→ **Dataset entries**

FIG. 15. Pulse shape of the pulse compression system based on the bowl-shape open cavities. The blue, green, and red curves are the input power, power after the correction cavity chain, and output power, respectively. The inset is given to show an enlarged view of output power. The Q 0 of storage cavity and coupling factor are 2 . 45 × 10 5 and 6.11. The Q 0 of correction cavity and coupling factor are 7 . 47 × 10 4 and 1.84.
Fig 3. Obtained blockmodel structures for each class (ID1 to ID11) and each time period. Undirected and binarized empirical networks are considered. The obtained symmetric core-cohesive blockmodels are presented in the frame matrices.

--

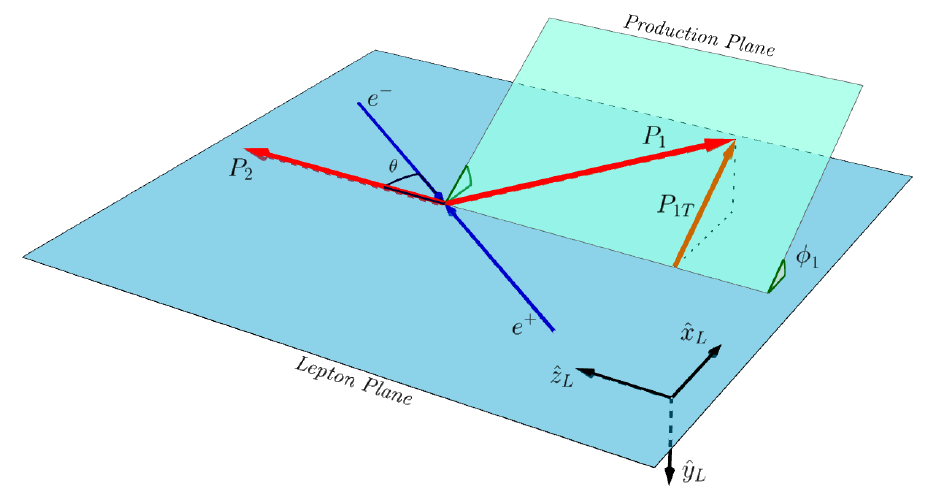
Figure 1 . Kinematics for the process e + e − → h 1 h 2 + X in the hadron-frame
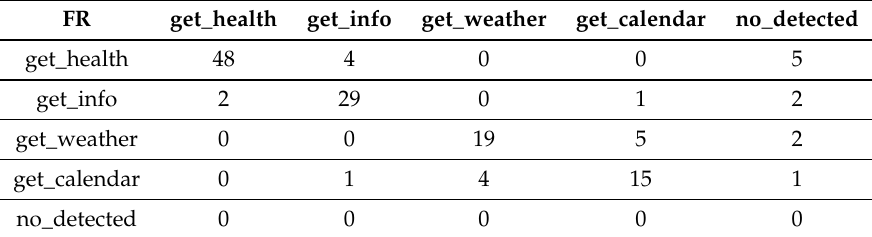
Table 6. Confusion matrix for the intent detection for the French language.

---

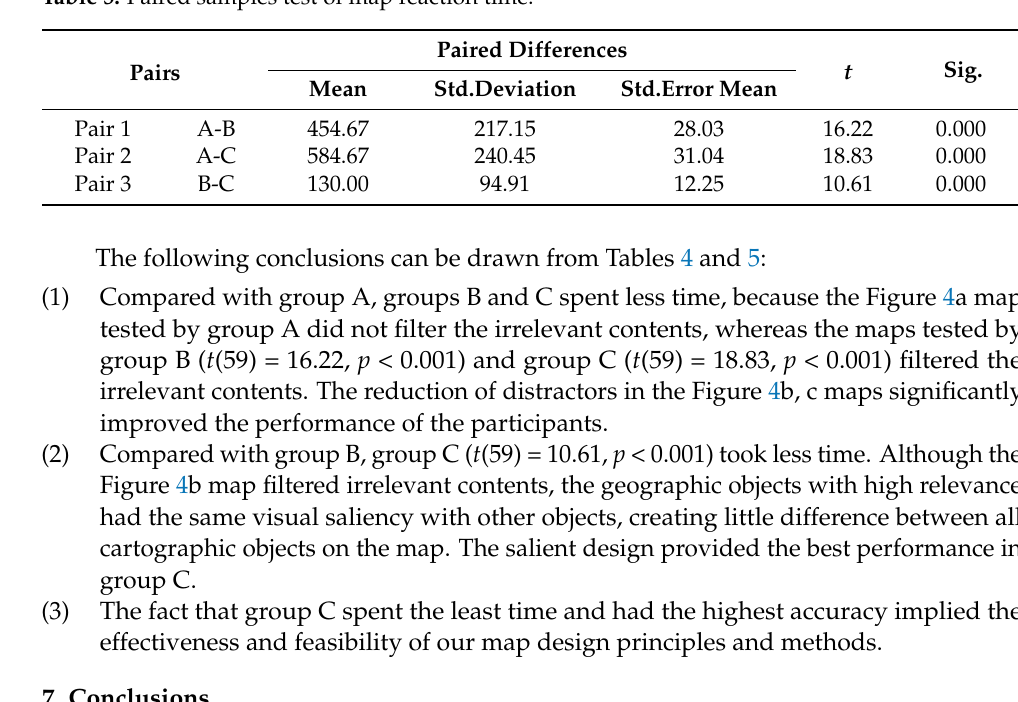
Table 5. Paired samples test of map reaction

→ **Work order**
Across the data, pull every line containing the string "frame".

→ **Answer below**
Fig 3. Obtained blockmodel structures for each class (ID1 to ID11) and each time period. Undirected and binarized empirical networks are considered. The obtained symmetric core-cohesive blockmodels are presented in the frame matrices.
Figure 1 . Kinematics for the process e + e − → h 1 h 2 + X in the hadron-frame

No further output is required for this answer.